Seeing the Depth in Things

On history, landscape, and what waits beneath the surface

There are people who can stand in front of an ancient monument and see nothing but a pile of old stones.

To me, this is a source of sadness, because to look at such a place and see only rubble is to miss the extraordinary depth of the world.

An old mound is never just an old mound. A weathered ring is never just a piece of metal. A chalk figure cut into a hillside is never only a shape in the ground.

They are layers.
They are the remains of human attention.
They are traces of memory, labour, belief, and time.

When I look at places like Wayland’s Smithy or the Uffington White Horse, I do not feel that I am looking at dead things. I feel that I am standing at the edge of something vast. Not because I fully understand it, but because I do not. There is a depth there that can never be exhausted.

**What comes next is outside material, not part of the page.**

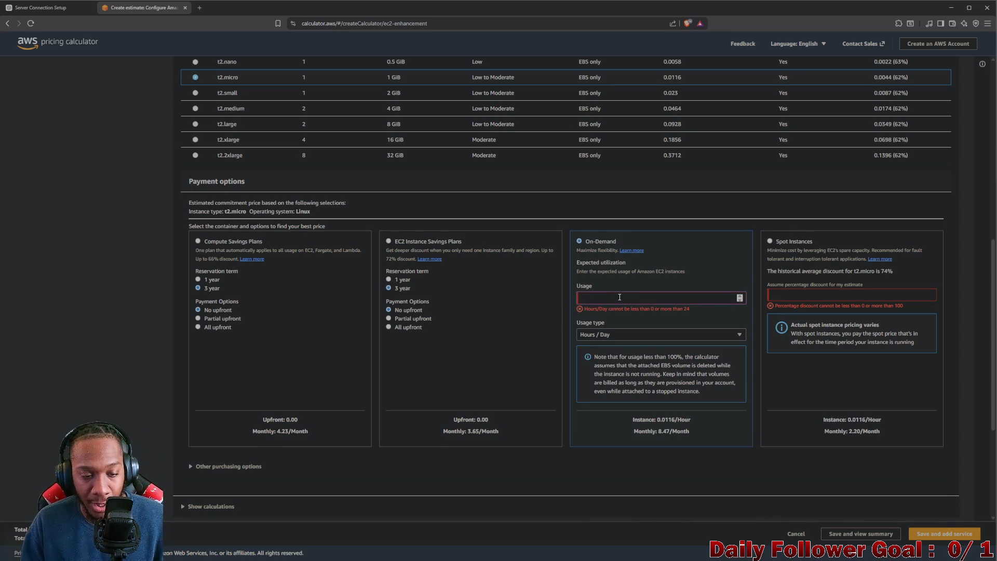
scroll(620, 297, down, 2)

That is part of the wonder.

We are often taught to value only what is obvious, useful, or new. But there is another way of seeing. A quieter way. One that understands that the world is full of meanings that do not announce themselves at once.

Sometimes history is like deep water lying only millimetres from your feet. We blithely stroll along the edge of the precipice, while the light and noise of current affairs reflect from the surface, hiding the true depth of the waters beneath.

But pause and peer, hand shading your eyes, and feel the tide of time pull you in.

That feeling shapes what I make. Not because I imagine I can recover the past whole, but because I believe there is value in standing honestly near it. In making things that acknowledge depth rather than skating over the surface.

A legend, a place-name, a worn symbol, a line of runes, an ancient earthwork: each offers a small opening onto something much larger.

To some, it is only stone.
To others, it offers a glimpse through an open doorway.

And once you have seen that depth, that view in the rear view mirror, the world never really looks flat again.

At Sons of Wayland, that sense of depth is not decoration. It is the ground from which the work rises.